Welcome to my World: My son, a tinker-of-all-trades

Carole Christman Koch

My son, Kevin, the only boy in a family of four children, was a tinker-of-all-trades. When he was around 11 years old, I was a divorced Mom living in a modular home on my brother’s land. I also worked as a bookkeeper for my brother’s sanitation business.

At this time, we did not have a garage and Kevin begged me to consider him bringing his bike into his already small bedroom during the winter months. Instead, I gave him an old plastic tablecloth, suggesting he cover the bike with it.

A couple days later, when I came home from work, my son was waiting at the door, “Mom, I’ve solved the space problem by rearranging the furniture in my room.” Instead of arguing, I headed directly to his bedroom. Upon entering, I found his bed posts entwined with long, heavy chains. Nearby was a hammer, nails, and ladder. I asked what his plans were. He replied, “I saw a photo in a magazine where they hung the bed from the ceiling.” Needless to say, I allowed my tinkerer to bring his bike in, but everything had to stay on the floor.

Another endeavor he pursued was car washing. After the job was done, he proudly announced, “Mom, I washed the engine, too. It really was dirty!”

Since my brother’s business was in our backyard, I knew Kevin often watched my brother doing mechanical work on the trucks. Yet, washing the engine didn’t seem right, so I told him so. He then stalked off, “I know what I’m doing.”

Next day, when I was ready to go for groceries, I couldn’t start my car. I then yelled for my car washer. After he checked the engine he told me, “I think the plugs are wet, but don’t worry. You won’t be late. Be right back.” He then ran into the house and returned with an extension cord and the hair dryer and proceeded to dry the plugs. It worked.

Kevin never gave me much time to recuperate from his escapades. Within three weeks, after the engine episode, he again asked to wash my car. I agreed, thinking he learned his lesson.

After a short time, I heard him yell, “Mom, I think I flooded the engine. It will have to sit awhile then it will be OK!”

I quickly ran outside to the car and stopped suddenly. There before my eyes were all sorts of square, round, and oblong engine parts, scattered on the ground. I screamed, “What are you doing?”

He yelled, “This is the way you dry the flooded parts faster. Air reaches them much better. You don’t trust me!”

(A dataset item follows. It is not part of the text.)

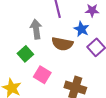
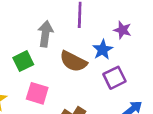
pink square: (42, 75) -> (37, 93), turned -30

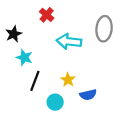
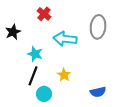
cyan star: (24, 57) -> (35, 54), moved
blue semicircle: (88, 95) -> (98, 92), moved
cyan circle: (55, 102) -> (44, 94), moved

There was nothing I could do but wait and see how my tinkerer son resolved this. After a length of time, he put the parts back in place, but the car didn’t start. Then Kevin remembered he had filled the plastic jug for the wipers with water with a large hose, which was too big for the hole, and it splattered all over. I glared at him and he turned and darted for the house, returning with his familiar survival kit---hair dryer and extension cord. It worked. I could then start my car.

In the next months, my children and I moved into an apartment. This is when Kevin’s father gave him a TV for his bedroom. One day, I returned home from shopping when he excitedly told me, “I rigged up the TV.” Knowing I hadn’t purchased wire or anything else needed to “rig up” a TV, I ran for his bedroom. He did have everything connected. He had bought the wiring himself, drilled a hole in the landlord’s wall, and ran the wire under the hall rug, tacked it to the back of the living room sofa and attached it to the TV in the living room. It also worked.

The next evening, while watching TV, sparks flew behind the TV. I quickly pulled the plugs and questioned my tinker son. He said there was no chance it was his wiring. The TV repairman later told me different.

Kevin’s escapades in tinkering served him well. Today, he is 49 years old, works for UGI in HVAC and I’m proud of my tinker-of-all trades son.

Carole Christman Koch grew up in Berks County and has been published in numerous publications. She has a passion for writing and has many stories from growing up on a farm to raising children to humorous stories about her and her husband to everyday stories to season stories and more.